# Got me one!



## Guest (Nov 7, 2004)

Got me a buck 
I saw him yesterday morn while I was hunting but he offered no shot. Went back out yesterday evening and did some rattling and calling and he came in about the time I was about to get out of my stand. I took the shot at about 15 yards. Went in a little high and to the right but came out right through his heart and lung. He only went about 40 yard and then he piled up. I could hear him fall from my stand. What a great experience. Hes my biggest buck yet. Hes not a monster but patencie pays off fore I passed on a few smaller bucks before I got him. I say the score would be 140-150 but the score really dont matter because hes mine I am very happy with him. I will post a picture probably either this evening or tommorow once I get them developed. Thanks everyone for their help.   

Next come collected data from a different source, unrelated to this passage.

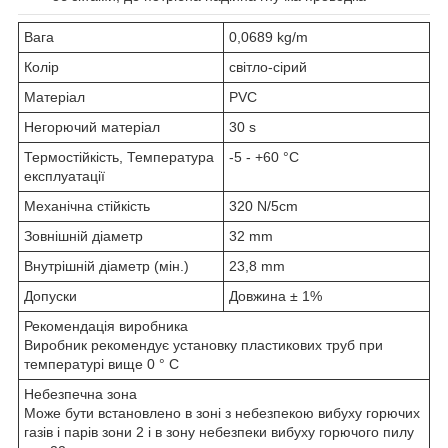
Вага
0,0689 kg/m
Колір
світло-сірий
Матеріал
PVC
Негорючий матеріал
30 s
Термостійкість, Температура
-5 - +60 °C
експлуатації
Механічна стійкість
320 N/5cm
Зовнішній діаметр
32 mm
Внутрішній діаметр (мін.)
23,8 mm
Допуски
Довжина ± 1%
Рекомендація виробника
Виробник рекомендує установку пластикових труб при
температурі вище 0 ° С
Небезпечна зона
Може бути встановлено в зоні з небезпекою вибуху горючих
газів і парів зони 2 і в зону небезпеки вибуху горючого пилу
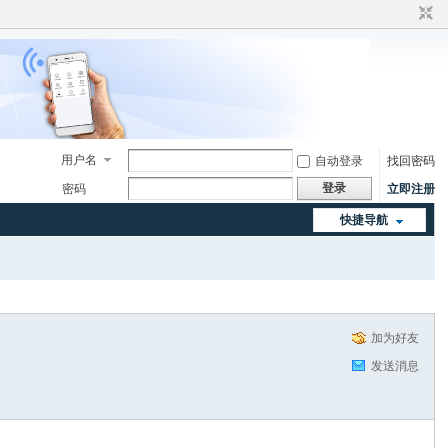
用户名
自动登录
找回密码
登录
密码
立即注册
快捷导航
加为好友
发送消息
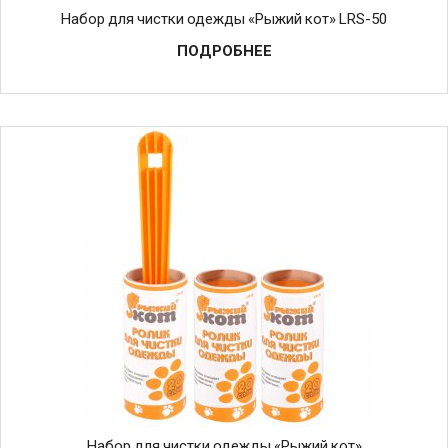
Набор для чистки одежды «Рыжий кот» LRS-50
ПОДРОБНЕЕ
Набор для чистки одежды «Рыжий кот»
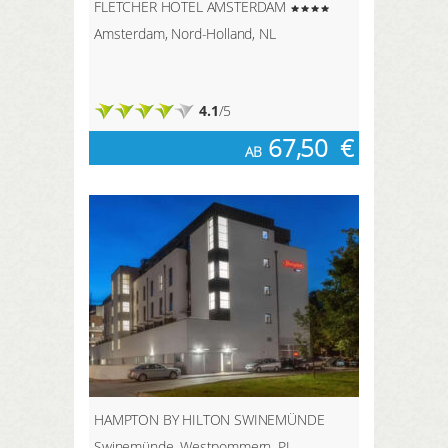
FLETCHER HOTEL AMSTERDAM
Amsterdam, Nord-Holland, NL
4.1
/5
67,50
€
AB
HAMPTON BY HILTON SWINEMÜNDE
Swinemünde, Westpommern, PL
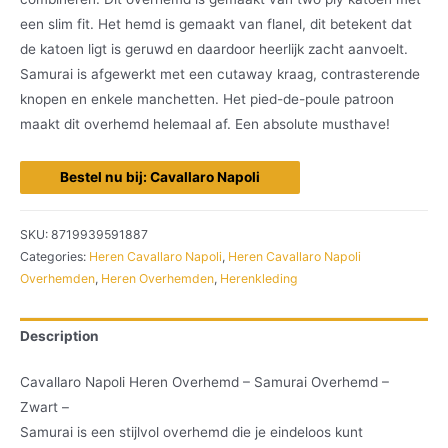
een slim fit. Het hemd is gemaakt van flanel, dit betekent dat
de katoen ligt is geruwd en daardoor heerlijk zacht aanvoelt.
Samurai is afgewerkt met een cutaway kraag, contrasterende
knopen en enkele manchetten. Het pied-de-poule patroon
maakt dit overhemd helemaal af. Een absolute musthave!
Bestel nu bij: Cavallaro Napoli
SKU:
8719939591887
Categories:
Heren Cavallaro Napoli
,
Heren Cavallaro Napoli
Overhemden
,
Heren Overhemden
,
Herenkleding
Description
Cavallaro Napoli Heren Overhemd – Samurai Overhemd –
Zwart –
Samurai is een stijlvol overhemd die je eindeloos kunt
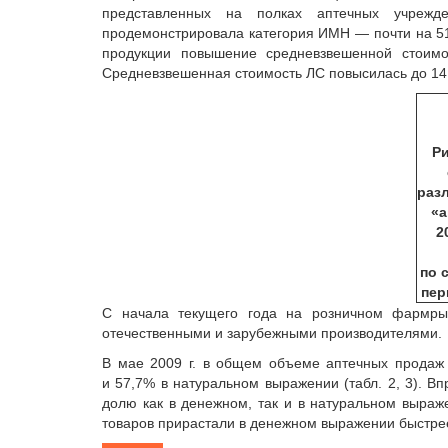
представленных на полках аптечных учрежд
продемонстрировала категория ИМН — почти на 51%
продукции повышение средневзвешенной стоимо
Средневзвешенная стоимость ЛС повысилась до 14,
Ри
раз
«а
2
по 
пер
С начала текущего года на розничном фармры
отечественными и зарубежными производителями.
В мае 2009 г. в общем объеме аптечных продаж 
и 57,7% в натуральном выражении (табл. 2, 3). В
долю как в денежном, так и в натуральном выраж
товаров прирастали в денежном выражении быстрее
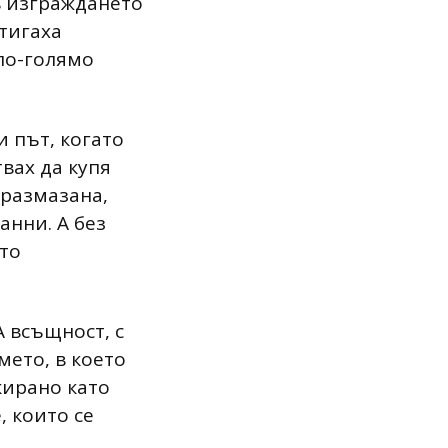
 в изграждането
тигаха
 по-голямо
и път, когато
твах да купя
 размазана,
анни. А без
ато
А всъщност, с
мето, в което
кирано като
, които се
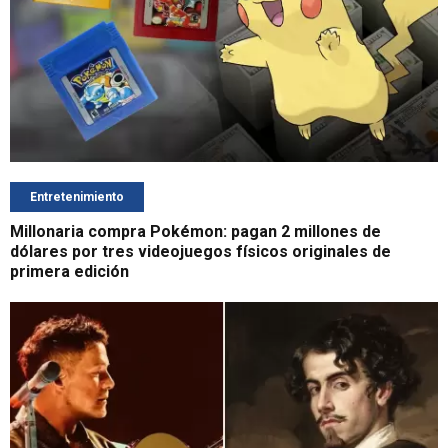
Entretenimiento
Millonaria compra Pokémon: pagan 2 millones de
dólares por tres videojuegos físicos originales de
primera edición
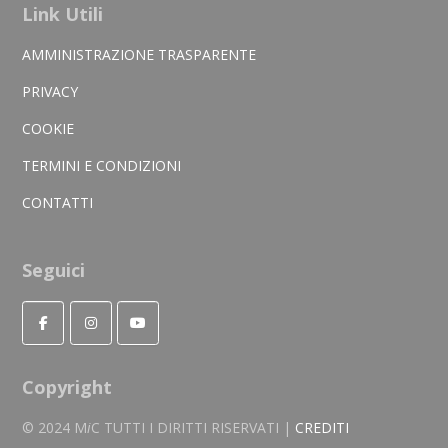
Link Utili
AMMINISTRAZIONE TRASPARENTE
PRIVACY
COOKIE
TERMINI E CONDIZIONI
CONTATTI
Seguici
Copyright
© 2024 M
i
C TUTTI I DIRITTI RISERVATI |
CREDITI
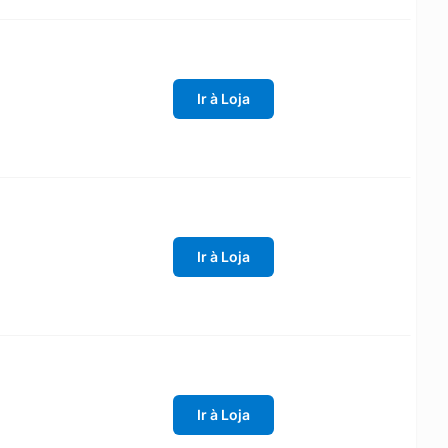
Ir à Loja
Ir à Loja
Ir à Loja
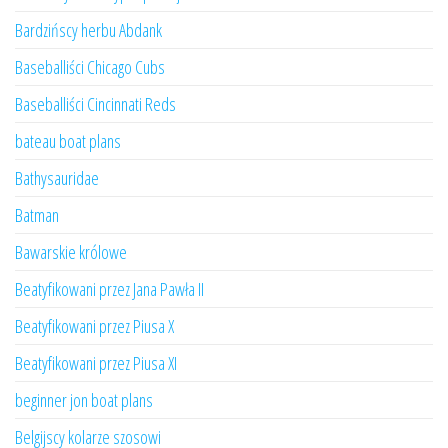
Bardzińscy herbu Abdank
Baseballiści Chicago Cubs
Baseballiści Cincinnati Reds
bateau boat plans
Bathysauridae
Batman
Bawarskie królowe
Beatyfikowani przez Jana Pawła II
Beatyfikowani przez Piusa X
Beatyfikowani przez Piusa XI
beginner jon boat plans
Belgijscy kolarze szosowi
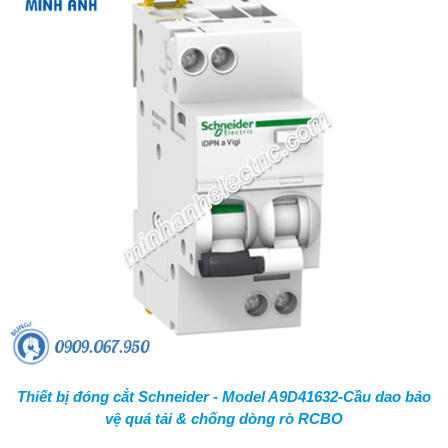
Thiết bị đóng cắt Schneider - Model A9D41632-Cầu dao bảo
vệ quá tải & chống dòng rò RCBO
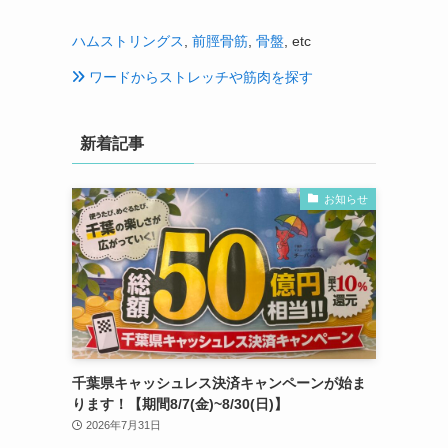
ハムストリングス
,
前脛骨筋
,
骨盤
, etc
ワードからストレッチや筋肉を探す
新着記事
お知らせ
千葉県キャッシュレス決済キャンペーンが始ま
ります！【期間8/7(金)~8/30(日)】
2026年7月31日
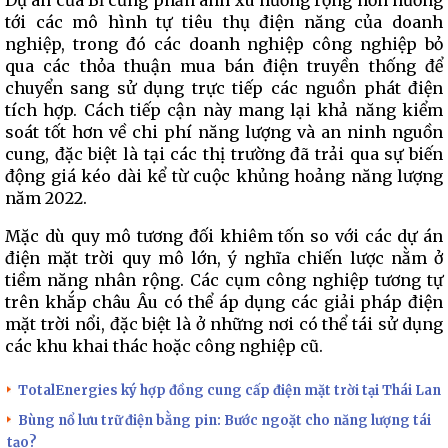
Dự án của Bỉ cũng phản ánh xu hướng rộng hơn hướng
tới các mô hình tự tiêu thụ điện năng của doanh
nghiệp, trong đó các doanh nghiệp công nghiệp bỏ
qua các thỏa thuận mua bán điện truyền thống để
chuyển sang sử dụng trực tiếp các nguồn phát điện
tích hợp. Cách tiếp cận này mang lại khả năng kiểm
soát tốt hơn về chi phí năng lượng và an ninh nguồn
cung, đặc biệt là tại các thị trường đã trải qua sự biến
động giá kéo dài kể từ cuộc khủng hoảng năng lượng
năm 2022.
Mặc dù quy mô tương đối khiêm tốn so với các dự án
điện mặt trời quy mô lớn, ý nghĩa chiến lược nằm ở
tiềm năng nhân rộng. Các cụm công nghiệp tương tự
trên khắp châu Âu có thể áp dụng các giải pháp điện
mặt trời nổi, đặc biệt là ở những nơi có thể tái sử dụng
các khu khai thác hoặc công nghiệp cũ.
TotalEnergies ký hợp đồng cung cấp điện mặt trời tại Thái Lan
Bùng nổ lưu trữ điện bằng pin: Bước ngoặt cho năng lượng tái
tạo?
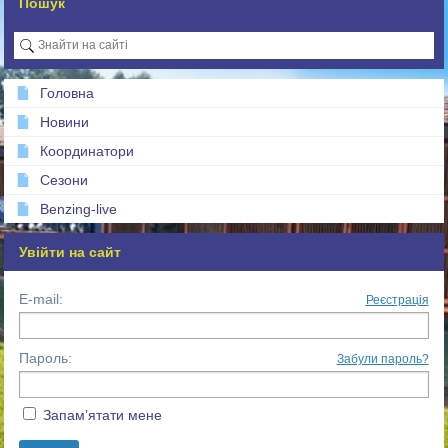
Пошук
Головна
Новини
Координатори
Сезони
Benzing-live
Увійти на сайт
E-mail:
Реєстрація
Пароль:
Забули пароль?
Запам’ятати мене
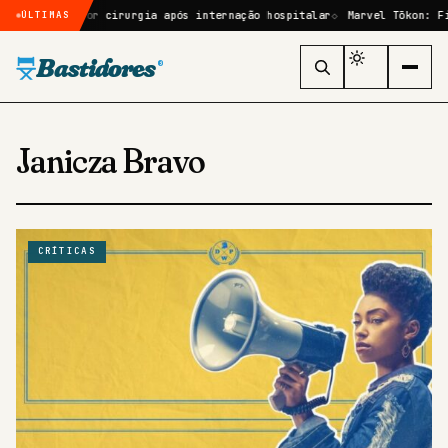
le passará por cirurgia após internação hospitalar
Marvel Tōkon: Fig
ÚLTIMAS
Bastidores
®
Janicza Bravo
CRÍTICAS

Man them bucks are chasing does!


----------



## flathunter (Apr 5, 2004)

Congrats, I am very happy for you!


----------



## Lundy (Apr 5, 2004)

Congratulations!

Great job.

Kim


----------



## ARGEE (Apr 5, 2004)

Whow Its Exciting Isnt It..cant Wait For The Pics..cant Wait To Get Up That Tree Again...


----------



## Richs63Corvair (Apr 6, 2004)

Way to go traphunter................Rich


----------



## truck (Apr 12, 2004)

congrtas on your Buck!!!!


----------



## bkr43050 (Apr 5, 2004)

Nice job Traphunter! I know you have put in a lot of hard work scouting and I am sure it seems rewarding at this point.


----------



## Fastlane (Apr 11, 2004)

Wat to go Seth. Did you get him on your farm?


----------



## Guest (Nov 8, 2004)

http://www.ohiosportsman.com/photopost/showphoto.php?photo=965

Try this link and tell me if it dont work

Thanks for the comments guys, yes it was hard work and ALOT of patenice. I didnt get it at our place Tom, but I got it over by New Market. What was even neater was the fact that I rattled him up. It was a great experience and I can hardly wait for next year to try to outsmart another old buck. 

Heres another one
http://www.ohiosportsman.com/photopost/showphoto.php?photo=968


----------



## Papascott (Apr 22, 2004)

Nice buck!!!! I would be shaking so bad I would of either fallen out of my stand or dropped my bow as my jaw dropping would of nocked it loose.

Scott


----------



## Stampede (Apr 11, 2004)

Nice buck,way to go.


----------



## flathunter (Apr 5, 2004)

Super deer, Trap!


----------